When the resolver and the type definition are coded, you can insert them in the Apollo Server.

const serverConfig: ApolloServerConfig = {
  typeDefs,
  resolvers,
  playground: true,
};

There are few caveats with the code above. The first one is that it has a single type definition and a single resolver. The second is the lack of authentication. We also do not pass any parameter that would give the possibility to fetch a single entity instead of a full list. Finally, the context is not set hence we do not know who is making the request and cannot resolve the information for a particular user. Nevertheless, the playground is activated. By running the code and going to the endpoint passed by parameter, in my case "/api/graph" it is possible to query from any HTTP request but by going into the browser and use the playground.
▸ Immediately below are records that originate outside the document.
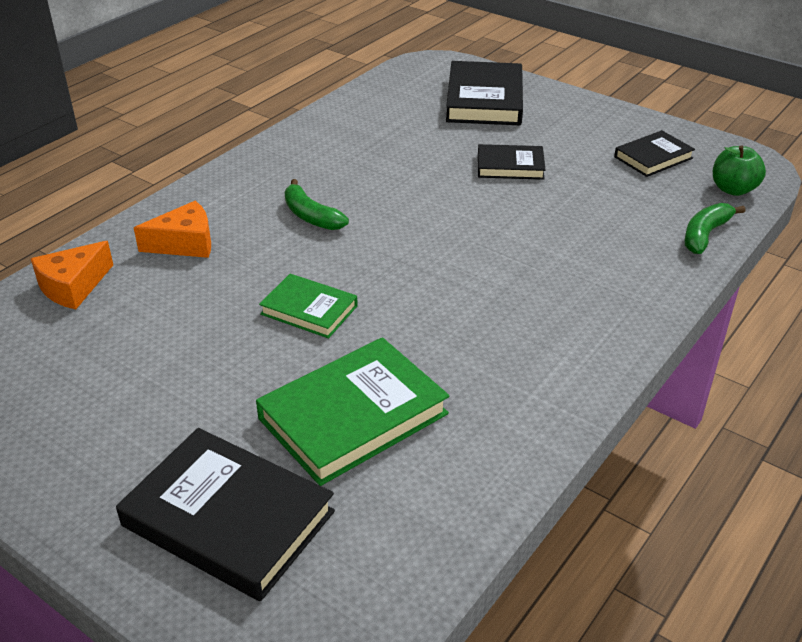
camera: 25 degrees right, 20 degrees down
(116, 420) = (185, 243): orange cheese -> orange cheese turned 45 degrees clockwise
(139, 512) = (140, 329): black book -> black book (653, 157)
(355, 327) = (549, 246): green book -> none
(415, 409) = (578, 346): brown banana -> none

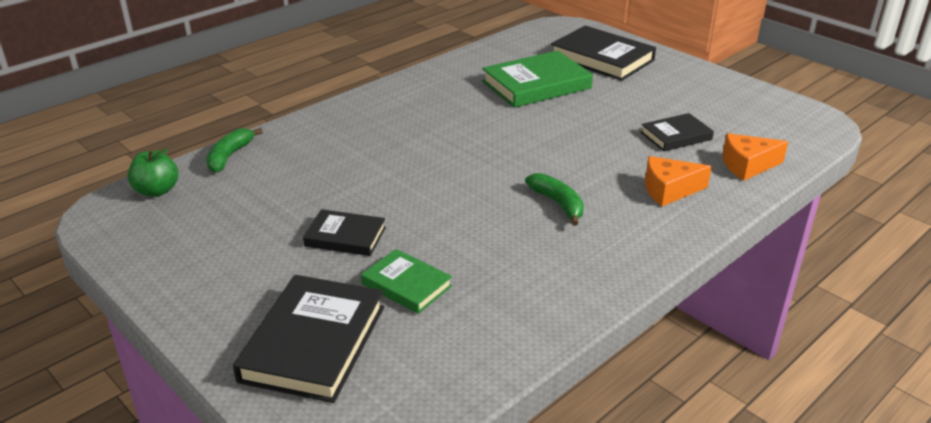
camera: 170 degrees left, 5 degrees down
(73, 286) = (747, 165): orange cheese -> orange cheese turned 150 degrees counterclockwise
(309, 310) = (561, 135): green book -> green book (406, 285)
(653, 157) = (191, 231): black book -> black book (676, 136)
(705, 235) = (229, 156): green banana -> green banana turned 150 degrees clockwise

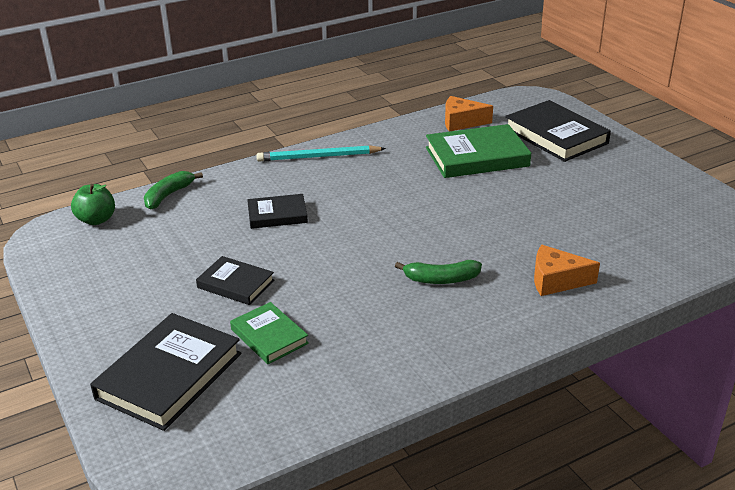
camera: 15 degrees right, 0 degrees up
(376, 101) = (318, 157): none -> turquoise pencil
(558, 203) = (441, 279): green banana -> green banana turned 105 degrees clockwise
(676, 136) = (591, 226): black book -> black book (277, 215)
(747, 165) = (649, 266): orange cheese -> orange cheese (461, 122)

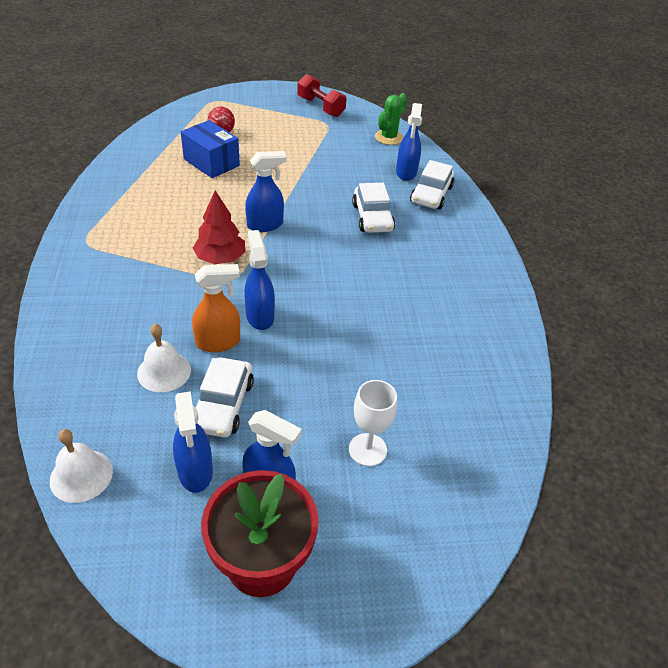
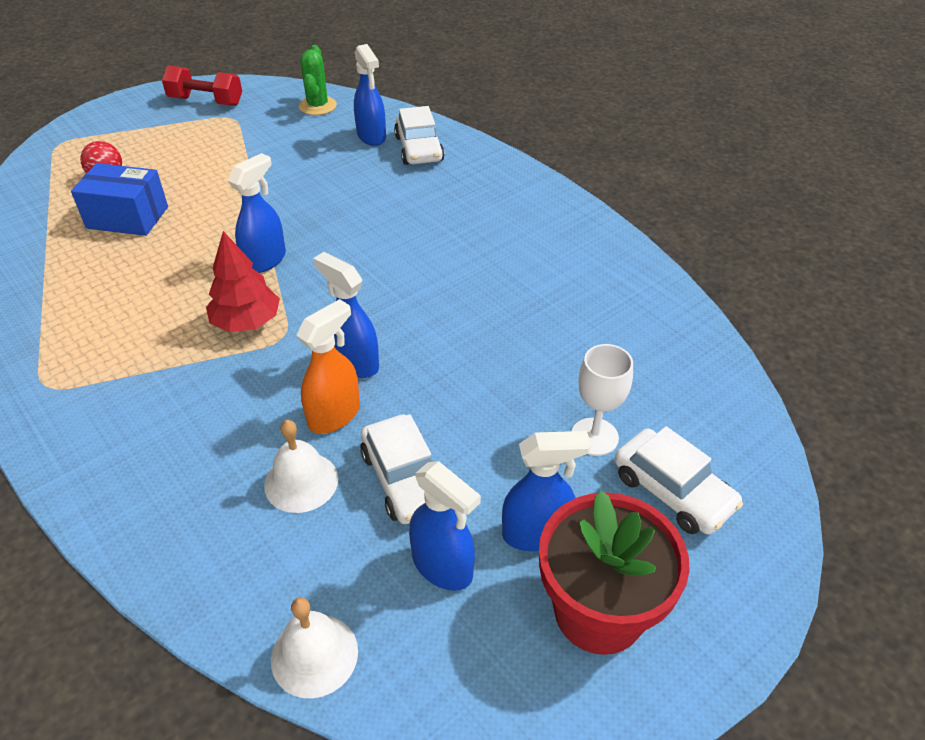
camera: 30 degrees left, 0 degrees up
(372, 217) = (379, 199): white car -> white car (673, 491)

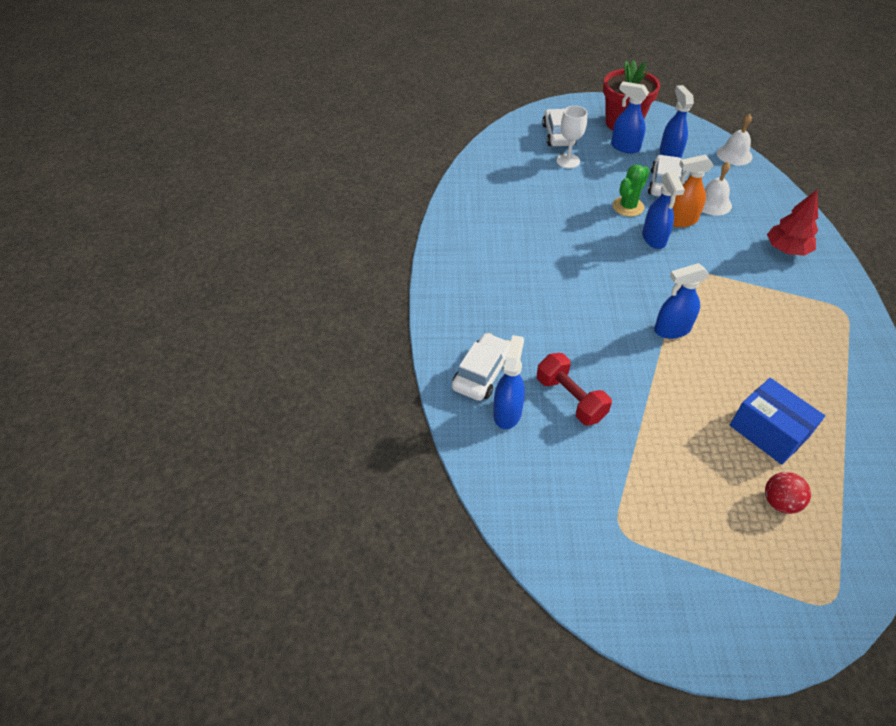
camera: 140 degrees left, 5 degrees up
(206, 101) = (636, 584): red dumbbell -> red dumbbell (570, 399)
(247, 322) = (705, 291): red tree -> red tree (786, 249)
(317, 106) = (523, 492): green cactus -> green cactus (628, 207)

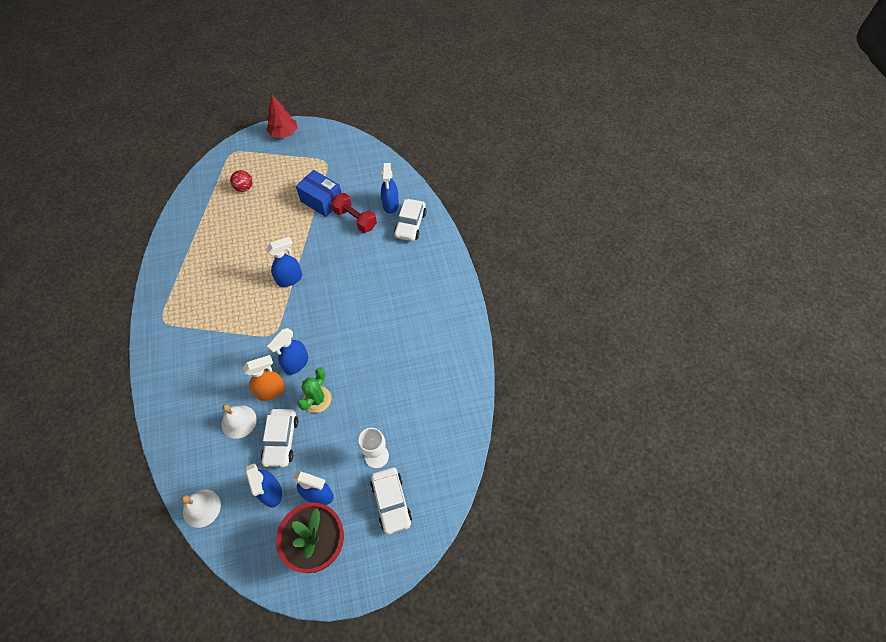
camera: 165 degrees right, 10 degrees up
(654, 239) = (296, 363): blue spray bottle -> blue spray bottle turned 120 degrees counterclockwise
(768, 432) = (241, 222): blue box -> blue box (321, 201)
(786, 249) = (187, 374): red tree -> red tree (284, 133)

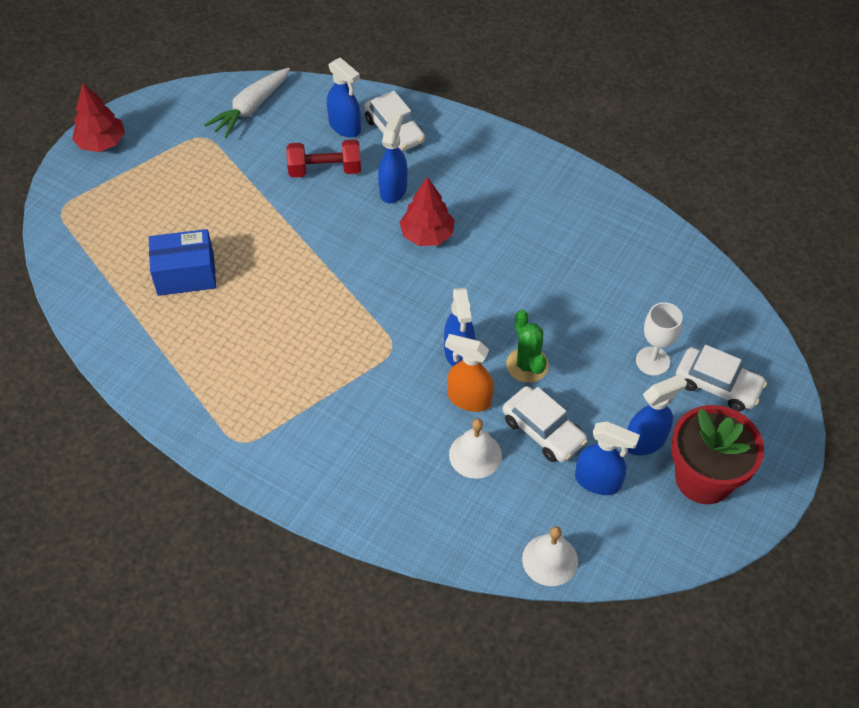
camera: 45 degrees left, 5 degrees down
(244, 188) = (137, 235): red ball -> none
(271, 391) = (469, 399): orange spray bottle -> orange spray bottle turned 90 degrees counterclockwise
(290, 279) = (334, 282): blue spray bottle -> blue spray bottle (393, 189)
(321, 201) = (257, 179): blue box -> blue box (186, 274)
(358, 290) = (427, 235): none -> red tree
(362, 163) = (251, 108): none -> white carrot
Example of writing a query in the playground

Summary

This article is a little bit deceiving. Not that I lied, but that I know that few things does not work. For example, with the current implementation, the code does not scale well for GraphQL type definitions or resolvers. The playground works, but if you are using an authenticated API, it will fail. In the next article I will modify the code of this article to make it scales better to have many GraphQL type definitions and resolvers as well as bringing a strongly typed TypeScript context for authentication purposes but also to allow returning from GraphQL information that belong to only the authenticated user.